- **What you should do**
Extend the text on the Hooghly Imambara below by writing what comes next after its final sentence.

- **Document excerpt**
· · · ·

Hooghly Imambara is a Shia Muslim congregation hall and mosque in Hooghly, West Bengal, India. The construction of the building was started by Muhammad Mohsin in 1841 and completed in 1861. The building is a two storied structure, with a tall clock tower over the entrance gate. The mosque has intricate designs and texts from Quran engraved on the wall. The interior of the mosque is decorated with marbles, candles and hanging lanterns.

Clock 

Hooghly Imambara is famous for its vaunted clock. It is at the middle of the twin towers constructed on the doorway of the main entrance. Each tower, having a height of approximately 150 ft., takes 152 steps to reach its top. The clock has two dials with three bells having weight 80 mds, 40 mds and 30 mds. Smaller bells ring at an interval of 15 minutes and bigger bell rings to signify one hour. The clock requires two people to wind it for half an hour of each week, with a key weighing 20 kg. It was bought for Rs. 11,721 (in 1852) by Syed Keramat Ali from the manufacturer: M/s Black & Hurray Co., Big Ben, London.

· · · ·

- **Stored data**

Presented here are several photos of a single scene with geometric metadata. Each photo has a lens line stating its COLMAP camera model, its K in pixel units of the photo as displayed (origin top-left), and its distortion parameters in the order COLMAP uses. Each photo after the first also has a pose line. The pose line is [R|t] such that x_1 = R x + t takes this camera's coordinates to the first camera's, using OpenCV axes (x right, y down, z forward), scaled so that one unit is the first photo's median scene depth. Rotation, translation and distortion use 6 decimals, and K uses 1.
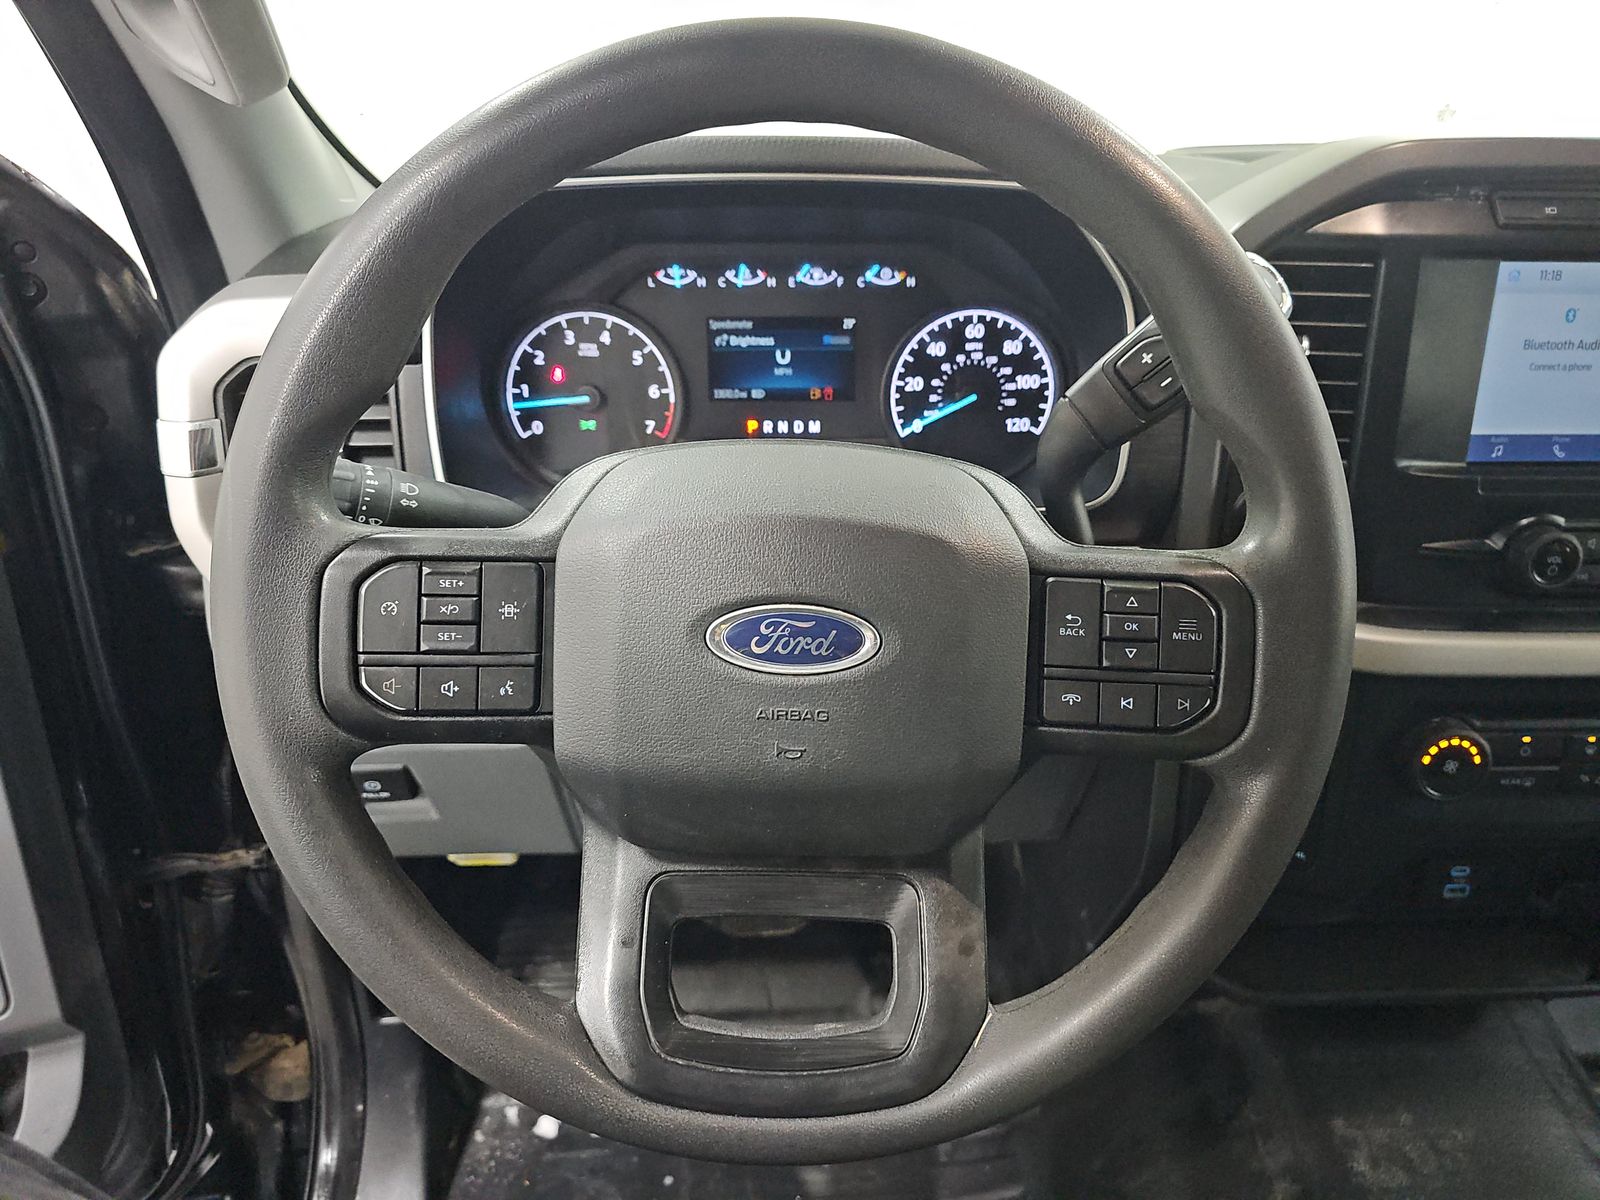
lens RADIAL K [[1066.7, 0, 806.6], [0, 1066.7, 589.3], [0, 0, 1]] dist [0.059404, -0.055917]
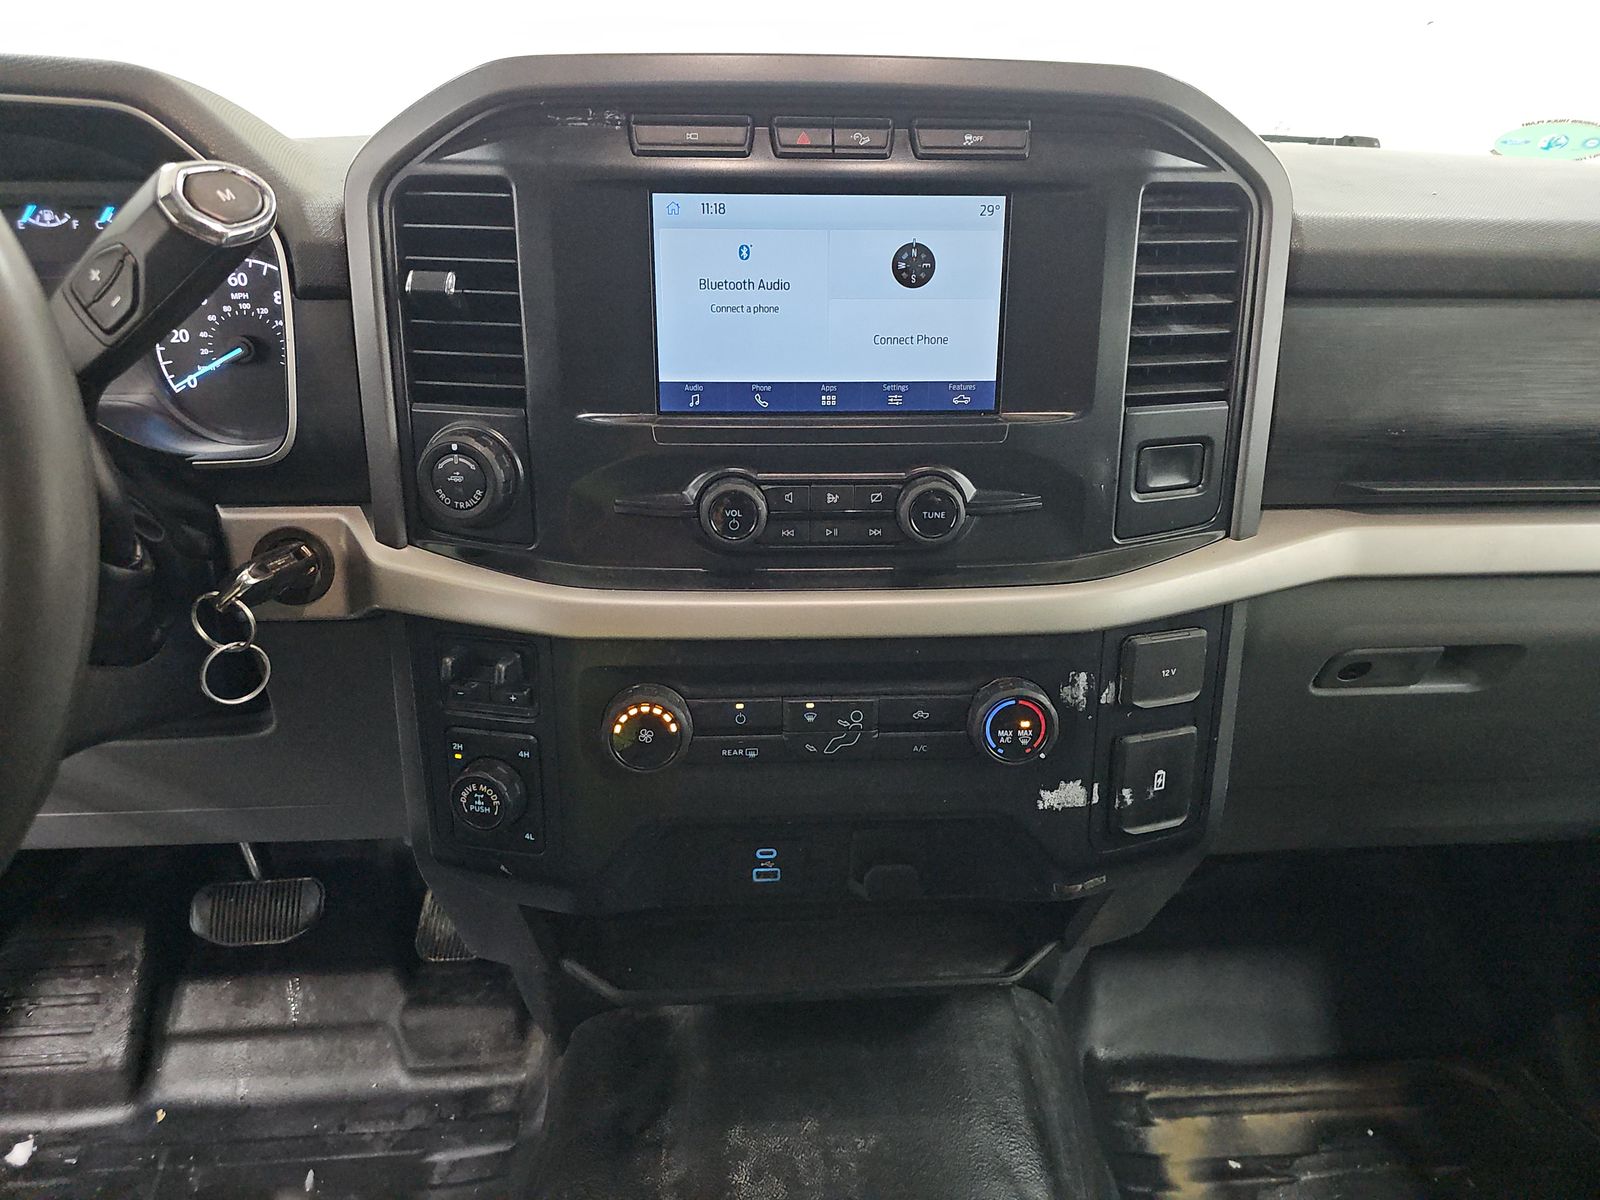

· · · ·

- **Answer to this exercise**
Location

It is in Hooghly District. People coming from Kolkata have to take a train (Local or Express) to Naihati Junction. From Naihati, they have to catch the Bandel Local train and they get off at Hooghly Ghat Station. From there, Imambara is in a walking distance. There are rickshaws and autos to ferry visitors to the Imambara from the station.
Or, the best way to come possibly is to go to Howrah Station and avail the straight trains (local EMUs) to Bandel, which are more frequent and less crowded. One needs to get down at Hooghly Station, and take autos/totos/rickshaws to the Imambara.
Visitors should carry their own lunch/snacks, since there are no eateries around the Imambara.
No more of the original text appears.